Saved data entries

************

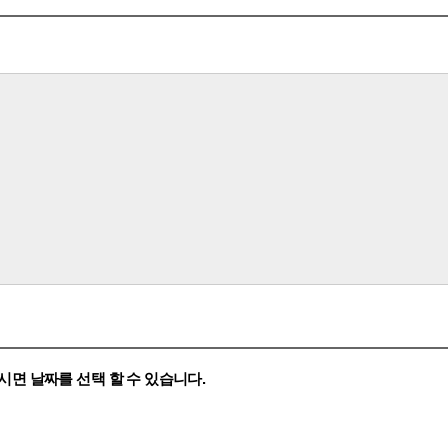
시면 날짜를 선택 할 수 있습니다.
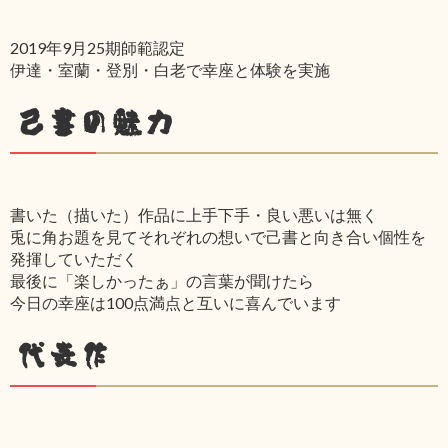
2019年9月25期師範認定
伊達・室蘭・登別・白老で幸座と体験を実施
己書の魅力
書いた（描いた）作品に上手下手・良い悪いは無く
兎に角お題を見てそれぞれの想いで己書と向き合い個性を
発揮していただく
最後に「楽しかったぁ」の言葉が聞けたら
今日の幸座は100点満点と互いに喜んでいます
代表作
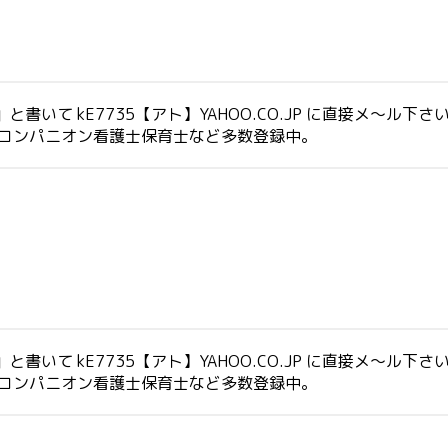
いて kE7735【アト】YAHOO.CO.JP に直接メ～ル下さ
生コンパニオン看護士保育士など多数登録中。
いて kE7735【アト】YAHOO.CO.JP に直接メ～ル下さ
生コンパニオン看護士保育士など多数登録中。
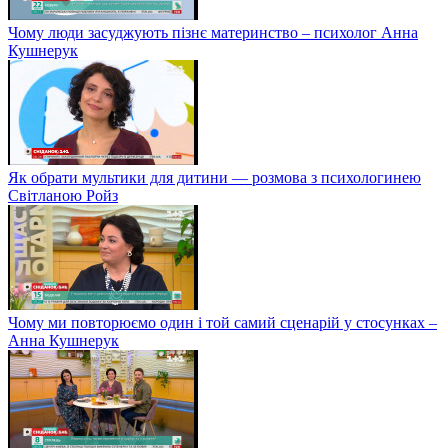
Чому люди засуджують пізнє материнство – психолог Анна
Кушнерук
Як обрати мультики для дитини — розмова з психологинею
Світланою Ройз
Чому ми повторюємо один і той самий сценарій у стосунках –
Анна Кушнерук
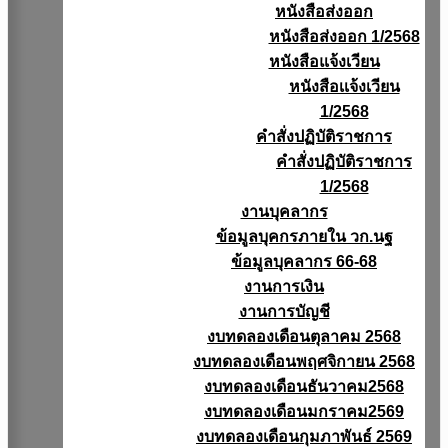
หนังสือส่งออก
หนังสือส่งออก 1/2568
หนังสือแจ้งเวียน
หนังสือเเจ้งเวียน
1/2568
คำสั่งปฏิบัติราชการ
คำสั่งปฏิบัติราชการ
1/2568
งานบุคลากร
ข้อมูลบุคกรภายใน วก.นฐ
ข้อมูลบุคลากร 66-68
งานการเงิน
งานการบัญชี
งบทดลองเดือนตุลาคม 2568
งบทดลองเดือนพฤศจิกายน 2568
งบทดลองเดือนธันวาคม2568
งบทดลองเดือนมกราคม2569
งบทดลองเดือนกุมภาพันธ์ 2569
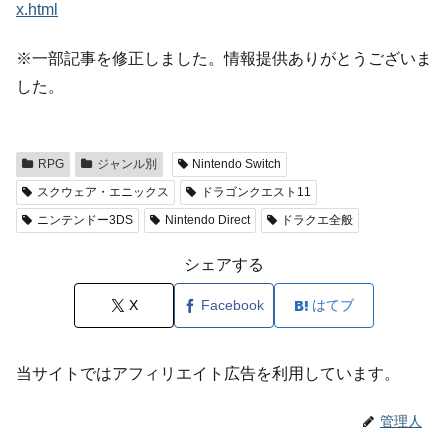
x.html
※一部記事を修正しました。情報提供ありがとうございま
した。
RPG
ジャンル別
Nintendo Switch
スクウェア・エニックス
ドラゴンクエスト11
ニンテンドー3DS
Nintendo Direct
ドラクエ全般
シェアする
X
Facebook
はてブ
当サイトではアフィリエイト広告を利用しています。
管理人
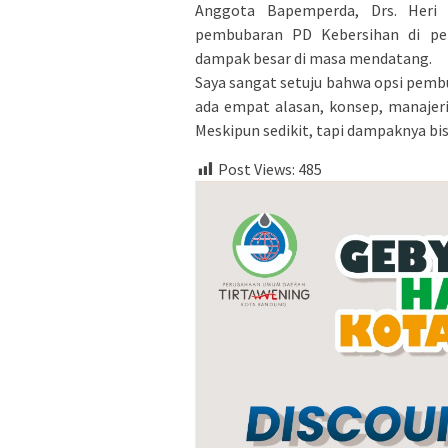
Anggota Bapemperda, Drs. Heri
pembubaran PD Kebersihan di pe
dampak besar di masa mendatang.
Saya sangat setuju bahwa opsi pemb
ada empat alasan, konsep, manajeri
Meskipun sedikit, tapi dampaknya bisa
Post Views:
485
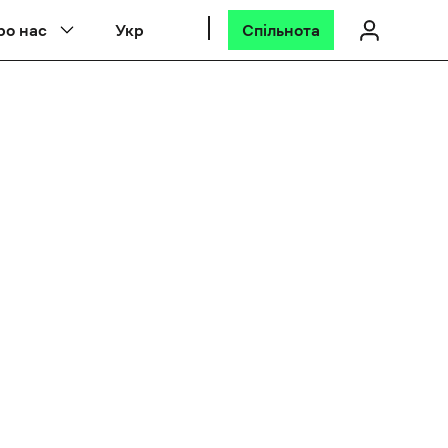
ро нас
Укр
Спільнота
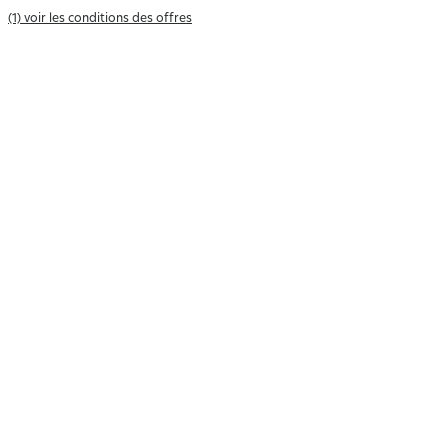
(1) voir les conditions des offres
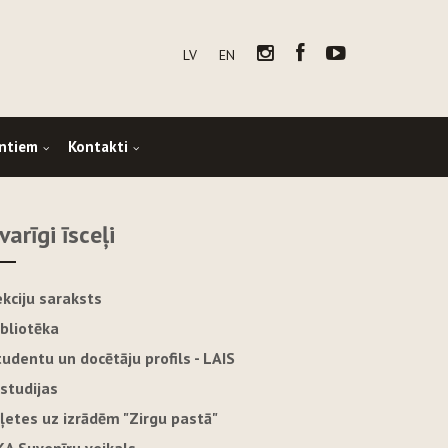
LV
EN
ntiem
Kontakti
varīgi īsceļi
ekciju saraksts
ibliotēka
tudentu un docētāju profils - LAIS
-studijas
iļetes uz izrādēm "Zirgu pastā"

************

→ **Problem**: Show every line of the records that contains the word "Анна", treating uppercase and lowercase letters as different.

→ **Answer box**:
Чому люди засуджують пізнє материнство – психолог Анна
Анна Кушнерук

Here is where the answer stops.